Records for the exercise.
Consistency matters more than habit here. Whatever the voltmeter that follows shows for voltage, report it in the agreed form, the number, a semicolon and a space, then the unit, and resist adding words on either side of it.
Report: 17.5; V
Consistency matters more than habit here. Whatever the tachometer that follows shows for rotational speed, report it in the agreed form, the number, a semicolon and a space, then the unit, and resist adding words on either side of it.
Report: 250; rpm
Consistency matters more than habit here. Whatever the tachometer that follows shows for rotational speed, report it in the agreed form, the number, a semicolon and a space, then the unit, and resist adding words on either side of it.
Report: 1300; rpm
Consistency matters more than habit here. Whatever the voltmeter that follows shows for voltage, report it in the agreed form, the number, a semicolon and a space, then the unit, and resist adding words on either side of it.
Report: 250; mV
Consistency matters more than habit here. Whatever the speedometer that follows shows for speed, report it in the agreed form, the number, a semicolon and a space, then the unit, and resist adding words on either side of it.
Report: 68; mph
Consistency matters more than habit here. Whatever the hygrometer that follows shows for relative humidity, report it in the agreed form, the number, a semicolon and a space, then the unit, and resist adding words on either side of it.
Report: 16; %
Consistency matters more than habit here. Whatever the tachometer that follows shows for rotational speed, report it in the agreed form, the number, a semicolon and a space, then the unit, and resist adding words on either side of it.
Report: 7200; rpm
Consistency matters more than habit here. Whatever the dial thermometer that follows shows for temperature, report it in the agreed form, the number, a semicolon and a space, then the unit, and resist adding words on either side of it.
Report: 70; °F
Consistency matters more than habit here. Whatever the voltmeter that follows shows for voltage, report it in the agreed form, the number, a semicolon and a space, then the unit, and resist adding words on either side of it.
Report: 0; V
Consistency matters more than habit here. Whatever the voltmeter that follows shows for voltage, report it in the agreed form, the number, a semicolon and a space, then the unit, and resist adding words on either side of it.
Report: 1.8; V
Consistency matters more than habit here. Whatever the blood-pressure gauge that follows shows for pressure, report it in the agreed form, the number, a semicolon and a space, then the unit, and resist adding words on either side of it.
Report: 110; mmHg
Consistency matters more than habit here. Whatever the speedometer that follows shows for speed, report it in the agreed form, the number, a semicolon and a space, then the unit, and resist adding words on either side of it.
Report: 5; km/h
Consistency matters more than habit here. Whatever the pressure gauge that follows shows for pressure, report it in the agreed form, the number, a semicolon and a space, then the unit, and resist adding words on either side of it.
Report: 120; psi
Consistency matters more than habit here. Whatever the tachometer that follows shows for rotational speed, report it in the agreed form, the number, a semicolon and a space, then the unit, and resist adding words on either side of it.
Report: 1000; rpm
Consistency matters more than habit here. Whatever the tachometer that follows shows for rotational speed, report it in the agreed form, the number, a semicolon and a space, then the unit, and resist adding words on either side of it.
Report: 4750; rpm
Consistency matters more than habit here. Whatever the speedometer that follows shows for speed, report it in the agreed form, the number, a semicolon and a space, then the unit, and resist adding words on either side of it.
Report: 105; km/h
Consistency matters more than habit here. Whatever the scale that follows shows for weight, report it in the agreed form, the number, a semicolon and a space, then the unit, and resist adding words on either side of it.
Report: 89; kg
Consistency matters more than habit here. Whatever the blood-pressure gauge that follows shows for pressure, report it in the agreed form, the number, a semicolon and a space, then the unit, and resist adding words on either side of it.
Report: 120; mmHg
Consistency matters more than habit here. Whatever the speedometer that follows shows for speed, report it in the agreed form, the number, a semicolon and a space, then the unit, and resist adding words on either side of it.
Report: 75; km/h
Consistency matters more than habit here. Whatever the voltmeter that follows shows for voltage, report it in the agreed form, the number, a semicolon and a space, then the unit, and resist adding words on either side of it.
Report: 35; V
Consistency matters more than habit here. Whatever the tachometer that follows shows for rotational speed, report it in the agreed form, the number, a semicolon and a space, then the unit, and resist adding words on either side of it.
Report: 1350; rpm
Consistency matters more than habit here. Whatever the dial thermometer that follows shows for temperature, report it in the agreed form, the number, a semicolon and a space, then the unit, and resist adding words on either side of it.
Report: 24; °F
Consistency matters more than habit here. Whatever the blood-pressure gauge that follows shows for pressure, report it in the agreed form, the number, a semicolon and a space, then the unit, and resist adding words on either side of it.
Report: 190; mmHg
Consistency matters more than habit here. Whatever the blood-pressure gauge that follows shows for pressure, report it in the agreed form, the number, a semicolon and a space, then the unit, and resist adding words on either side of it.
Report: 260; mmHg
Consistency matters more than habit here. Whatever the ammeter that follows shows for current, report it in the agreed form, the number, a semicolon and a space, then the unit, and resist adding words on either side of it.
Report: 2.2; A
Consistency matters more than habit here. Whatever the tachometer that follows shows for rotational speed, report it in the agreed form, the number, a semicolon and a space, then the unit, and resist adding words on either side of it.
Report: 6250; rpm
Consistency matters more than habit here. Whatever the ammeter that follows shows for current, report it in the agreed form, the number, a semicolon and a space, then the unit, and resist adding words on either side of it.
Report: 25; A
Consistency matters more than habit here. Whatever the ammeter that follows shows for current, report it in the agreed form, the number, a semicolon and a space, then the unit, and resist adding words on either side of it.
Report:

Description of the task. Present all of the items above as a numbered list, leaving out any blank lines.

Exercise result.
1. Consistency matters more than habit here. Whatever the voltmeter that follows shows for voltage, report it in the agreed form, the number, a semicolon and a space, then the unit, and resist adding words on either side of it.
2. Report: 17.5; V
3. Consistency matters more than habit here. Whatever the tachometer that follows shows for rotational speed, report it in the agreed form, the number, a semicolon and a space, then the unit, and resist adding words on either side of it.
4. Report: 250; rpm
5. Consistency matters more than habit here. Whatever the tachometer that follows shows for rotational speed, report it in the agreed form, the number, a semicolon and a space, then the unit, and resist adding words on either side of it.
6. Report: 1300; rpm
7. Consistency matters more than habit here. Whatever the voltmeter that follows shows for voltage, report it in the agreed form, the number, a semicolon and a space, then the unit, and resist adding words on either side of it.
8. Report: 250; mV
9. Consistency matters more than habit here. Whatever the speedometer that follows shows for speed, report it in the agreed form, the number, a semicolon and a space, then the unit, and resist adding words on either side of it.
10. Report: 68; mph
11. Consistency matters more than habit here. Whatever the hygrometer that follows shows for relative humidity, report it in the agreed form, the number, a semicolon and a space, then the unit, and resist adding words on either side of it.
12. Report: 16; %
13. Consistency matters more than habit here. Whatever the tachometer that follows shows for rotational speed, report it in the agreed form, the number, a semicolon and a space, then the unit, and resist adding words on either side of it.
14. Report: 7200; rpm
15. Consistency matters more than habit here. Whatever the dial thermometer that follows shows for temperature, report it in the agreed form, the number, a semicolon and a space, then the unit, and resist adding words on either side of it.
16. Report: 70; °F
17. Consistency matters more than habit here. Whatever the voltmeter that follows shows for voltage, report it in the agreed form, the number, a semicolon and a space, then the unit, and resist adding words on either side of it.
18. Report: 0; V
19. Consistency matters more than habit here. Whatever the voltmeter that follows shows for voltage, report it in the agreed form, the number, a semicolon and a space, then the unit, and resist adding words on either side of it.
20. Report: 1.8; V
21. Consistency matters more than habit here. Whatever the blood-pressure gauge that follows shows for pressure, report it in the agreed form, the number, a semicolon and a space, then the unit, and resist adding words on either side of it.
22. Report: 110; mmHg
23. Consistency matters more than habit here. Whatever the speedometer that follows shows for speed, report it in the agreed form, the number, a semicolon and a space, then the unit, and resist adding words on either side of it.
24. Report: 5; km/h
25. Consistency matters more than habit here. Whatever the pressure gauge that follows shows for pressure, report it in the agreed form, the number, a semicolon and a space, then the unit, and resist adding words on either side of it.
26. Report: 120; psi
27. Consistency matters more than habit here. Whatever the tachometer that follows shows for rotational speed, report it in the agreed form, the number, a semicolon and a space, then the unit, and resist adding words on either side of it.
28. Report: 1000; rpm
29. Consistency matters more than habit here. Whatever the tachometer that follows shows for rotational speed, report it in the agreed form, the number, a semicolon and a space, then the unit, and resist adding words on either side of it.
30. Report: 4750; rpm
31. Consistency matters more than habit here. Whatever the speedometer that follows shows for speed, report it in the agreed form, the number, a semicolon and a space, then the unit, and resist adding words on either side of it.
32. Report: 105; km/h
33. Consistency matters more than habit here. Whatever the scale that follows shows for weight, report it in the agreed form, the number, a semicolon and a space, then the unit, and resist adding words on either side of it.
34. Report: 89; kg
35. Consistency matters more than habit here. Whatever the blood-pressure gauge that follows shows for pressure, report it in the agreed form, the number, a semicolon and a space, then the unit, and resist adding words on either side of it.
36. Report: 120; mmHg
37. Consistency matters more than habit here. Whatever the speedometer that follows shows for speed, report it in the agreed form, the number, a semicolon and a space, then the unit, and resist adding words on either side of it.
38. Report: 75; km/h
39. Consistency matters more than habit here. Whatever the voltmeter that follows shows for voltage, report it in the agreed form, the number, a semicolon and a space, then the unit, and resist adding words on either side of it.
40. Report: 35; V
41. Consistency matters more than habit here. Whatever the tachometer that follows shows for rotational speed, report it in the agreed form, the number, a semicolon and a space, then the unit, and resist adding words on either side of it.
42. Report: 1350; rpm
43. Consistency matters more than habit here. Whatever the dial thermometer that follows shows for temperature, report it in the agreed form, the number, a semicolon and a space, then the unit, and resist adding words on either side of it.
44. Report: 24; °F
45. Consistency matters more than habit here. Whatever the blood-pressure gauge that follows shows for pressure, report it in the agreed form, the number, a semicolon and a space, then the unit, and resist adding words on either side of it.
46. Report: 190; mmHg
47. Consistency matters more than habit here. Whatever the blood-pressure gauge that follows shows for pressure, report it in the agreed form, the number, a semicolon and a space, then the unit, and resist adding words on either side of it.
48. Report: 260; mmHg
49. Consistency matters more than habit here. Whatever the ammeter that follows shows for current, report it in the agreed form, the number, a semicolon and a space, then the unit, and resist adding words on either side of it.
50. Report: 2.2; A
51. Consistency matters more than habit here. Whatever the tachometer that follows shows for rotational speed, report it in the agreed form, the number, a semicolon and a space, then the unit, and resist adding words on either side of it.
52. Report: 6250; rpm
53. Consistency matters more than habit here. Whatever the ammeter that follows shows for current, report it in the agreed form, the number, a semicolon and a space, then the unit, and resist adding words on either side of it.
54. Report: 25; A
55. Consistency matters more than habit here. Whatever the ammeter that follows shows for current, report it in the agreed form, the number, a semicolon and a space, then the unit, and resist adding words on either side of it.
56. Report:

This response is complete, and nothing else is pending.